Here’s a prayer for people dealing with mental health issues from The Book of Common Prayer:

“Almighty God, whose Son took upon himself the afflictions of your people: Regard with your tender compassion those suffering from anxiety, depression, or mental illness; bear their sorrows and their cares; supply all their needs; help them to put their whole trust and confidence in you; and restore them to strength of mind and cheerfulness of spirit; through Jesus Christ our Lord. Amen.”

A Prayer for Quiet Confidence

Each morning I face the temptation to rush headlong into activity of one kind or another. Each morning it takes effort to still my thoughts rather than let them run rampant. Each morning I could easily fall prey to anxiety or expectations, instead of taking some much needed time to draw aside into God’s presence. And sometimes on days when I fail to make space for that “still, small voice,” my thoughts become scattered, my heart unfocused, my attention easily distracted. I can end up more easily irritated and impatient.

Today could have been one of those days. Not that taking time for quiet, prayer, and Scripture will inevitably guarantee not only a better day but a better me, but not taking that time certainly tilts the odds in the other direction.

The Book of Common Prayer (2019) has a section of occasional prayers. Below is one I read this morning. It includes allusions to two separate biblical passages. One is Isaiah 30:15:

For the Lord GOD, the Holy One of Israel, has said: “You will be delivered by returning and resting; your strength will lie in quiet confidence. But you are not willing.”

The other is Psalm 46:10: Be still and know that I am God.

It seems like a fitting prayer to share in case any of you are anything like me. Here it is:

“O God of peace, who has taught us that in returning and rest we will be saved, in quietness and in confidence will be our strength: By the might of Your Spirit lift us, we pray, to Your presence, where we may be still and know that You are God; through Jesus Christ our Lord. Amen.”

So, remember, whatever else this day holds, God is our strength, refuge, and salvation. Take a moment or two to be still and rest in him.

A Prayer for the Night

I’m sure I’ve shared this particular prayer from The Book of Common Prayer before, but it’s worth sharing again. I think it helps us give voice to our broken and yet beautiful humanity in the presence of God. It draws our attention to the available presence of Christ in all dimensions of life. It also reminds us, as our own day draws to a close, that there others, many others, in need of the peace and rest of God in various circumstances. I love how when I can’t generate my own spontaneous words of prayer that prayers such as these are available—that through them I can bring my heart, my life, to the throne of grace.

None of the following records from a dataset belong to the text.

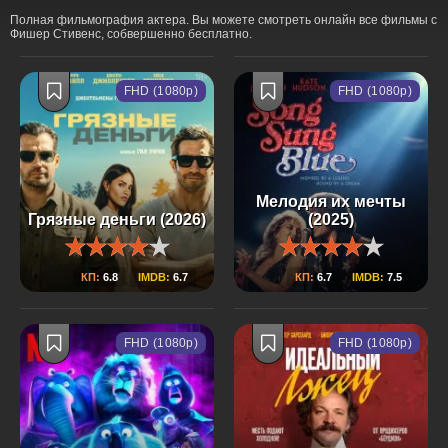
Полная фильмография актера. Вы можете смотреть онлайн все фильмы с
Фишер Стивенс, собвершенно бесплатно.
FHD (1080p)
FHD (1080p)
Мелодия их мечты
Грязные деньги (2026)
(2025)
КП:
6.8
IMDB:
6.7
КП:
6.7
IMDB:
7.5
FHD (1080p)
FHD (1080p)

May the words of this prayer bless and comfort you.

“Keep watch, dear Lord, with those who work, or watch, or weep this night, and give your angels charge over those who sleep. Tend the sick, Lord Christ; give rest to the weary, bless the dying, soothe the suffering, pity the afflicted, shield the joyous; and all for your love’s sake. Amen.”

Christian author and Anglican priest Tish Harrison Warren recently released a book on this very prayer called Prayer in the Night. While I haven’t read it, I’ve heard her talk about it on a couple of podcasts. She is quite well regarded as a writer.

God Forgives

God’s forgiveness means this: nothing we do can make him love us less or love us more. His forgiveness is not based on who we are but on who he is.

For as high as the heavens are above the earth, so great is his faithful love toward those who fear him. As far as the east is from the west, so far has he removed our transgressions from us. As a father has compassion on his children, so the LORD has compassion on those who fear him. For he knows what we are made of, remembering that we are dust.

Psalm 103:11-14

Here’s a prayer for the assurance of forgiveness from The Book of Common Prayer. As it happens, it’s a prayer God always answers.

“Grant to your faithful people, merciful Lord, pardon and peace; that we may be cleansed from all our sins, and serve you with a quiet mind; through Jesus Christ our Lord. Amen.”